Die Frauen der Wiener Porzellanmanufaktur Augarten
Im Fotoarchiv der Manufaktur werden unzählige historische Portraits von Frauen der 1920er bis 1960er Jahre aufbewahrt, beim Gießen, Glasieren, Garnieren, Malen, Modellieren. Ein freundlich orchestriertes Miteinander, oft auch stille Konzentration. In manchen Zeiten des 20. Jahrhunderts hatte der Direktor das Sprechen in den Werkstätten verboten.
Bereits 1923 war eine ganze Reihe von Bildhauerinnen und Malerinnen an der neuen Porzellanmanufaktur Augarten beschäftigt. Ihre Ideen, Entwürfe und Modelle wurden mit der höchsten Sorgfalt der Arbeiterinnen und Arbeiter in Porzellan umgesetzt. Das Gelingen liegt noch heute in jeder einzelnen der am Herstellungsprozess beteiligten Hände.
Einige der Künstlerinnen hatten gerade ihre Ausbildung an der Wiener Kunstgewerbeschule abgeschlossen, andere bereits ein eigenes Atelier gegründet. Ein halbes Jahrhundert bevor Frauen ohne Erlaubnis ihres Ehemannes arbeiten durften. Viele waren Mitglieder des Vereins bildender Künstlerinnen Österreichs bzw. des Vereins bildender Künstlerinnen und Kunsthandwerkerinnen sowie der Wiener Frauenkunst und nahmen regelmäßig an Ausstellungen teil.
Ena Rottenberg und Hertha Bucher, beispielsweise, stellten ihre Arbeiten, darunter auch Objekte die im Auftrag der Porzellanmanufaktur Augarten entstanden waren, im Jahr 1925 auf der wegweisenden Exposition internationale des Arts Décoratifs et Industriels Modernes in Paris aus.
Wie neu und wenig selbstverständlich diese Möglichkeiten waren, zeigt die Chronik der Frauenrechte.
1911 fand der erste Internationale Frauentag statt, erst 1918 wurde das Frauenwahlrecht in Österreich etabliert. 1919 durften Mädchen an öffentlichen Gymnasien zugelassen werden, 1920 wurde der Gleichheitsgrundsatz in der österreichischen Bundesverfassung verankert, 1925 ein Referat für Frauenarbeit in der Arbeiterkammer Wien eingerichtet. Viele andere wichtige Reformen vertagten Politik und Ideologien auf Jahrzehnte.
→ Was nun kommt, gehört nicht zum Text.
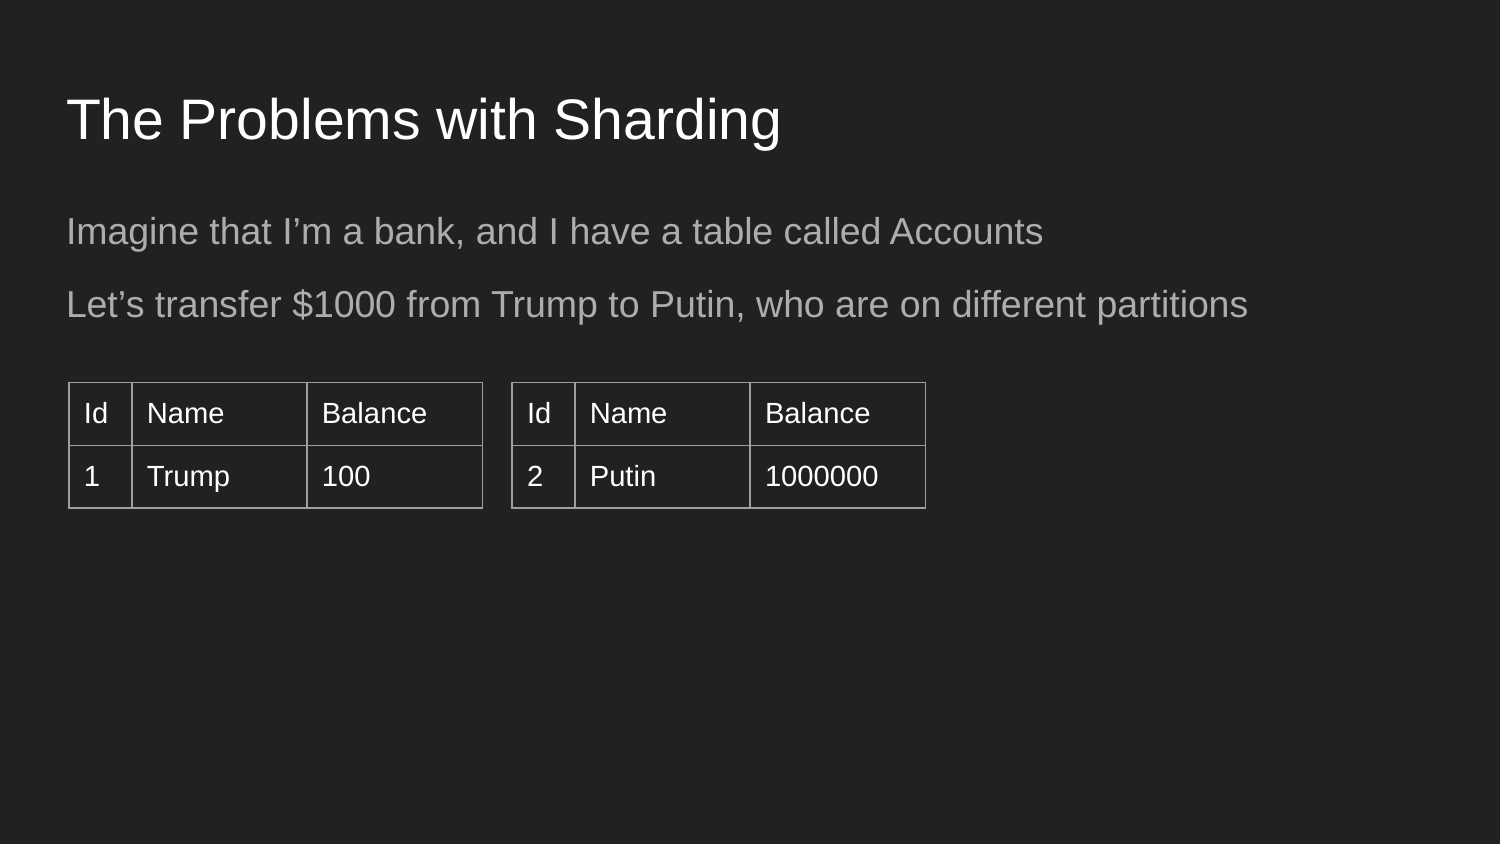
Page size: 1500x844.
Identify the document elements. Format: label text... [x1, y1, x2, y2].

table_cell Putin [576, 446, 749, 507]
table_header Balance [751, 383, 925, 445]
table_header Name [576, 383, 749, 445]
table_cell 1000000 [751, 446, 925, 507]
table_header Name [133, 383, 306, 445]
table_cell 100 [308, 446, 482, 507]
table_cell 1 [70, 446, 131, 507]
table_cell 2 [513, 446, 574, 507]
table_header Balance [308, 383, 482, 445]
title The Problems with Sharding [51, 72, 1449, 167]
table_header Id [70, 383, 131, 445]
table_cell Trump [133, 446, 306, 507]
list Imagine that I’m a bank, and I have a table called Accounts Let’s transfer $1000 from Trump to Putin, who are on different partitions [51, 189, 1449, 750]
table_header Id [513, 383, 574, 445]
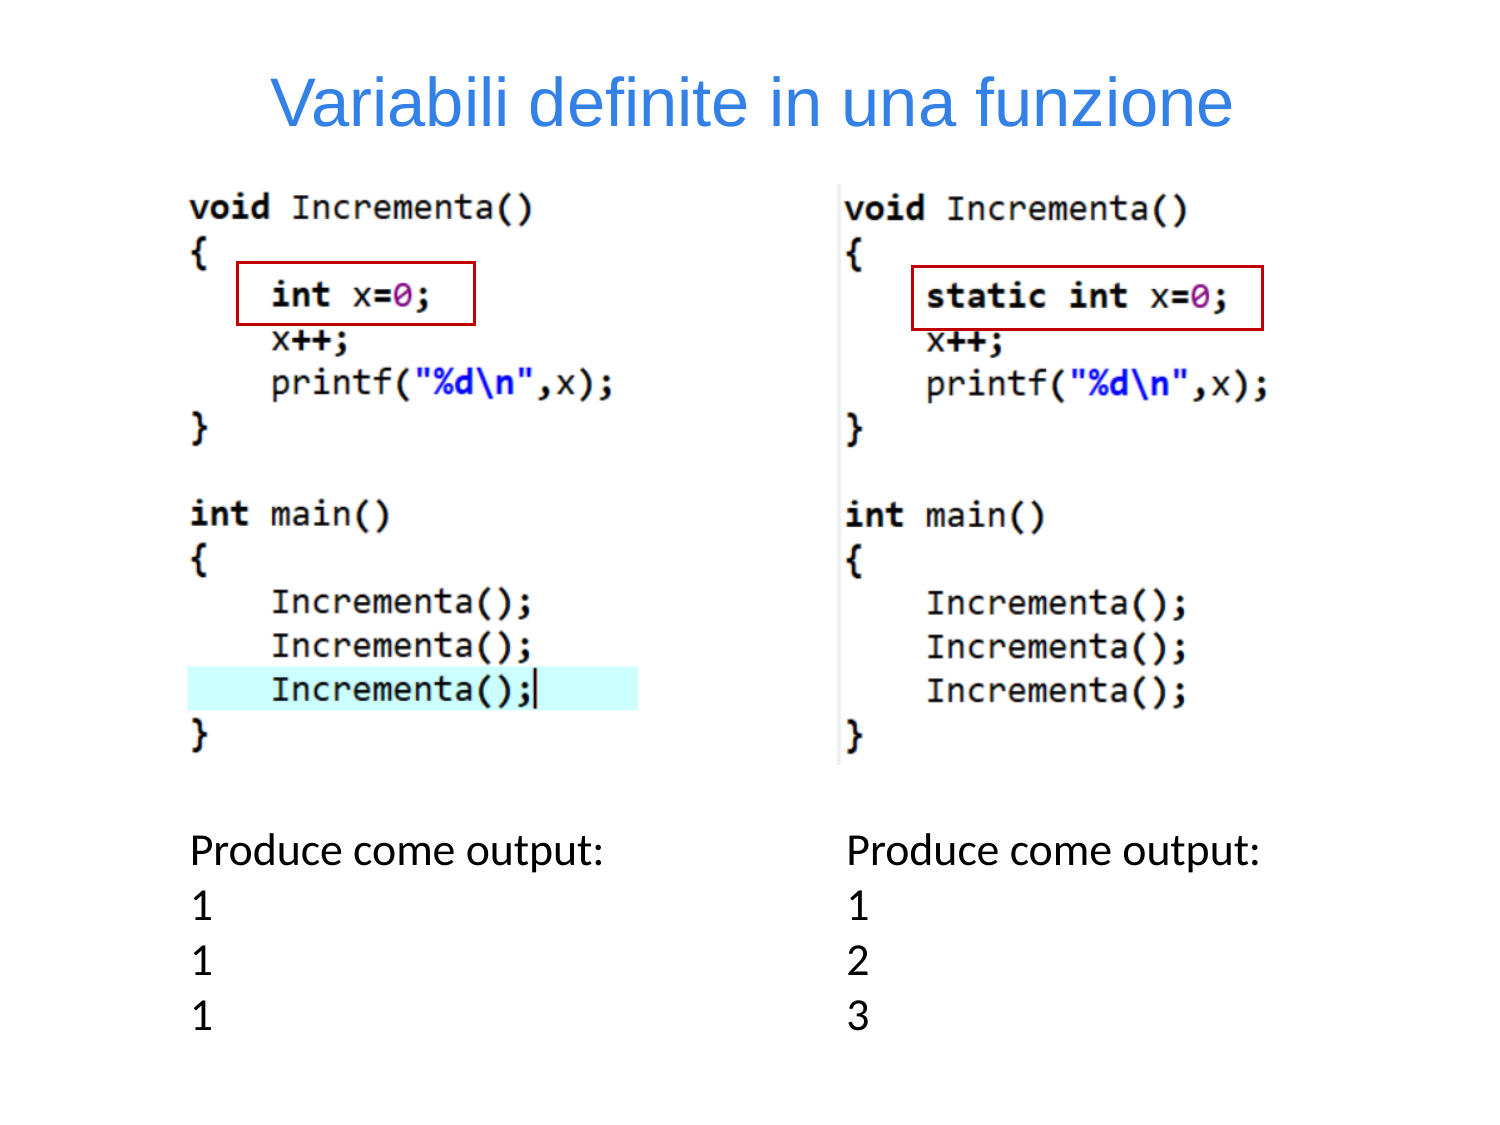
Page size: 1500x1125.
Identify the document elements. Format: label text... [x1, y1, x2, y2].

text_box Produce come output: 1 1 1 [175, 812, 650, 1048]
picture [187, 174, 638, 776]
text_box Produce come output: 1 2 3 [831, 812, 1307, 1047]
text_box Variabili definite in una funzione [50, 59, 1438, 163]
picture [837, 184, 1283, 765]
Mathilde Jaksch gehört zu jenen Künstlerinnen, deren plastische Arbeiten eine starke Präsenz und das moderne Selbstverständnis ihrer Zeitgenossinnen zeigen. Ihre Figuren sind besonnen, mit hintergründigem Witz, sie tragen kurzes Haar und Hosen. Aus den Lebensdaten der Künstlerin ist nur das Geburtsjahr 1899 bekannt. Nur wenig mehr ist aus dem Leben Ena Rottenbergs überliefert, ihr umfassendes Werk ist charaktervoll expressiv. Auch die Geschichte der Entwerferin Elfriede Teufelhart (um 1929-2015), die der Manufaktur ein legendäres Design für ein Teeservice hinterließ, ist verloren. Sie war eine Kollegin von Ursula Klasmann (geb. 1930), die als Pionierin des Designs ab 1955 das ästhetische Steuerrad der Manufaktur übernommen hatte.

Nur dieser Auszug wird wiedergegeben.